Exercise - Reproduce the listing below verbatim, from its first line up to and including the line that contains "electrodos cargados. Una", and output nothing else.

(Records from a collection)
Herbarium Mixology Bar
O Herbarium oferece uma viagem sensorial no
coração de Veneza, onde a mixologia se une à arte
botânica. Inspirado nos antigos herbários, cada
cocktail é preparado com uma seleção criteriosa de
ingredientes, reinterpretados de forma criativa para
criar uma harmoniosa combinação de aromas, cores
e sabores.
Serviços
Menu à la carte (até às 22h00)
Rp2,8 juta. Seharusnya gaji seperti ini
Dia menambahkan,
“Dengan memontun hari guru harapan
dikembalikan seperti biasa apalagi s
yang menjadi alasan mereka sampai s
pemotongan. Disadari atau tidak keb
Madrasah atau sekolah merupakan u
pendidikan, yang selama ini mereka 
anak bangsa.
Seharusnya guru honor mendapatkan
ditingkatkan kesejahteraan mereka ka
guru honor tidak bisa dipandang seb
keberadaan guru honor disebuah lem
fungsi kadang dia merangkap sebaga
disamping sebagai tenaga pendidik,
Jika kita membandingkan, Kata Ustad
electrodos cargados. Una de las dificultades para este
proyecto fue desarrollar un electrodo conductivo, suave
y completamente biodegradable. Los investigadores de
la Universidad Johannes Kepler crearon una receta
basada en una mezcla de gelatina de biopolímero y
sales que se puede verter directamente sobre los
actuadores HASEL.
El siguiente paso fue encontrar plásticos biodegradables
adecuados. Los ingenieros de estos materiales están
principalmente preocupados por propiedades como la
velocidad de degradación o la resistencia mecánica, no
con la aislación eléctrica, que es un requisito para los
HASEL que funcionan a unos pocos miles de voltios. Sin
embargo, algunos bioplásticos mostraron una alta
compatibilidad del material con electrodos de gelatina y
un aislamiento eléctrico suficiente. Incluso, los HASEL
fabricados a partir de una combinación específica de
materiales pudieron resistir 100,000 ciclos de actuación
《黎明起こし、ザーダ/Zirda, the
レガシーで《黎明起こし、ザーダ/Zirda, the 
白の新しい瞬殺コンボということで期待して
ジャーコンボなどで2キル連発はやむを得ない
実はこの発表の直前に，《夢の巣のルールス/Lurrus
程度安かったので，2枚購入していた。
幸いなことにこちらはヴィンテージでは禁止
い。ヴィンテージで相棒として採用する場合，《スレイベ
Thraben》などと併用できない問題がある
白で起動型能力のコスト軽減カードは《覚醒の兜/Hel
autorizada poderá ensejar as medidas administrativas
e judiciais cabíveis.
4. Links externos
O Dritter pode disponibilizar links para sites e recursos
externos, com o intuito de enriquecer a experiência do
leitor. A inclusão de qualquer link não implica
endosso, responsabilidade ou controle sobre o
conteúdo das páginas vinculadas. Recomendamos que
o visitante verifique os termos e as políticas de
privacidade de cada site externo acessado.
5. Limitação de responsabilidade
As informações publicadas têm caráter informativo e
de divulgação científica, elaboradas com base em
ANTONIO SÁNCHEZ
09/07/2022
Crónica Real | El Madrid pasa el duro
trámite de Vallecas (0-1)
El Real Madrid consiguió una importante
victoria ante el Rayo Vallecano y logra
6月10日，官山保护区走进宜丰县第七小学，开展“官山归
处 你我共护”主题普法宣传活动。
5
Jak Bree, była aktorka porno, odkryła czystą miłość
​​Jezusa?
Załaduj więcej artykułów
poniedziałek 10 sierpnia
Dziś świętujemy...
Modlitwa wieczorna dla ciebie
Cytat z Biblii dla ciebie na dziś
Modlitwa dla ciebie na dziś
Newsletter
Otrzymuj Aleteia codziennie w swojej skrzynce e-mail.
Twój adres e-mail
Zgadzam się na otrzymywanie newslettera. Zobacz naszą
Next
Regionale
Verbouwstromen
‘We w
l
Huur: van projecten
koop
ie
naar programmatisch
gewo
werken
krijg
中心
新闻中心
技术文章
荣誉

Answer box -
Herbarium Mixology Bar
O Herbarium oferece uma viagem sensorial no
coração de Veneza, onde a mixologia se une à arte
botânica. Inspirado nos antigos herbários, cada
cocktail é preparado com uma seleção criteriosa de
ingredientes, reinterpretados de forma criativa para
criar uma harmoniosa combinação de aromas, cores
e sabores.
Serviços
Menu à la carte (até às 22h00)
Rp2,8 juta. Seharusnya gaji seperti ini
Dia menambahkan,
“Dengan memontun hari guru harapan
dikembalikan seperti biasa apalagi s
yang menjadi alasan mereka sampai s
pemotongan. Disadari atau tidak keb
Madrasah atau sekolah merupakan u
pendidikan, yang selama ini mereka 
anak bangsa.
Seharusnya guru honor mendapatkan
ditingkatkan kesejahteraan mereka ka
guru honor tidak bisa dipandang seb
keberadaan guru honor disebuah lem
fungsi kadang dia merangkap sebaga
disamping sebagai tenaga pendidik,
Jika kita membandingkan, Kata Ustad
electrodos cargados. Una de las dificultades para este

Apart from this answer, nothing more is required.